:: Activity list ::
**1)** In the passage on the precuneus hypothesis, what did the authors conduct before preregistering the study?
**2)** Extend the passage on the precuneus hypothesis, picking up after its final sentence.

:: Selected text ::
[Start of Attachment]
This study is preregistered (https://osf.io/6pnqg). The preregistration states that the precuneus is a hypothesized area of interest, so this is not a post-hoc hypothesis. Our hypothesis was informed by multiple prior studies implicating the precuneus in the semantic representation of animates (e.g., people, animals) (Fairhall & Caramazza, 2013a, 2013b; Fairhall et al., 2014; Peer et al., 2015; Wang et al., 2016; Silson et al., 2019; Rabini, Ubaldi, & Fairhall, 2021; Deen & Freiwald, 2022; Aglinskas & Fairhall, 2023; Hauptman, Elli, et al., 2025). We also conducted a pilot experiment with separate participants prior to pre-registering the study. We now clarify our rationale for focusing on the precuneus in the Introduction:
“Illness affects living things (e.g., people and animals) rather than inanimate objects (e.g., rocks, machines, houses). Thinking about living things (animates) as opposed to non-living things (inanimate objects/places) recruits partially distinct neural systems (e.g., Warrington & Shallice, 1984; Hillis & Caramazza, 1991; Caramazza & Shelton, 1998; Farah & Rabinowitz, 2003). The precuneus (PC) is part of the ‘animacy’ semantic network and responds preferentially to living things (i.e., people and animals), whether presented as images or words (Devlin et al., 2002; Fairhall & Caramazza, 2013a, 2013b; Fairhall et al., 2014; Peer et al., 2015; Wang et al., 2016; Silson et al., 2019; Rabini, Ubaldi, & Fairhall, 2021; Deen & Freiwald, 2022; Aglinskas & Fairhall, 2023; Hauptman, Elli, et al., 2025). By contrast, parts of the visual system (e.g., fusiform face area) that respond preferentially to animates do so primarily for images (Kanwisher et al., 1997; Grill-Spector et al., 2004; Noppeney et al., 2006; Mahon et al., 2009; Konkle & Caramazza, 2013; Connolly et al., 2016; see Bi et al., 2016 for a review). We hypothesized that the PC represents causal knowledge relevant to animates and tested the prediction that it would be activated during implicit causal inferences about illness, which rely on such knowledge (preregistration: https://osf.io/6pnqg).”
[End of Attachment]
[Data excerpts]
[Start of Attachment]
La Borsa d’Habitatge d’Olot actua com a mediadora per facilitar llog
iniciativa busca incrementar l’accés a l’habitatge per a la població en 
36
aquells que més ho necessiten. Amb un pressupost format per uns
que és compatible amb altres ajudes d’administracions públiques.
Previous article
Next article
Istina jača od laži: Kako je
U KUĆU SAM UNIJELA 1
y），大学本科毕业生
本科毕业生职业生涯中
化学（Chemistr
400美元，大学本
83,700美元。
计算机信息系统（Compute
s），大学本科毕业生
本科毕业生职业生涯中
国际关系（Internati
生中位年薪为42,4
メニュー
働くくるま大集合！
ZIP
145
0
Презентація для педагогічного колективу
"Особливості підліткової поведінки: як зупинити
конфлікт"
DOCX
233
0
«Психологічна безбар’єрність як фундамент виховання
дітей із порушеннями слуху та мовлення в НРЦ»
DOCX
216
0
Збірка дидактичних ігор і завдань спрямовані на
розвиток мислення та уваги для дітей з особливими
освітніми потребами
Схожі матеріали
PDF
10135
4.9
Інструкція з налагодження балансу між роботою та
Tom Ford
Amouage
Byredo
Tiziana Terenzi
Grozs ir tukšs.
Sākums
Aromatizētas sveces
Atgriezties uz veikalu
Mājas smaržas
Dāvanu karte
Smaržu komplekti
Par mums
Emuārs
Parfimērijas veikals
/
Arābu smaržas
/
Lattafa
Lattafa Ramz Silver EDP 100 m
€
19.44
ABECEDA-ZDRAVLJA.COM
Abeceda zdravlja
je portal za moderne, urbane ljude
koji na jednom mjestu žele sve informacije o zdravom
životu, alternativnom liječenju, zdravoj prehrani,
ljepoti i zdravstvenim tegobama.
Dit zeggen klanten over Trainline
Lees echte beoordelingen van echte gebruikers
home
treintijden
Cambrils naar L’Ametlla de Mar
[End of Attachment]
:: Answers for this exercise ::
**1)** A pilot experiment with separate participants.

**2)**
(3) The choice of an orthogonal 'magic detection' task has three problematic consequences in this study:
(a) It differs in nature from the 'mentalizing' task that consists of evaluating a character's beliefs explicitly from the corresponding story, which complicates the study of the relation between both tasks. While the authors do not compare both tasks directly, it is unclear to what extent this intrinsic difference between implicit versus explicit judgments of people's body versus mental states could influence the results.
(b) The extent to which the failure to find shared neural machinery between both types of inferences (illness and mechanical) can be attributed to the implicit character of the task is not clear.
(c) The introduction of a category of non-interest that contains only 36 trials compared to 38 trials for all four categories of interest creates a design imbalance.
We disagree with the reviewer’s argument that our use of an implicit “magic detection” task is problematic. Indeed, we think it is one of the advances of the current study over prior work.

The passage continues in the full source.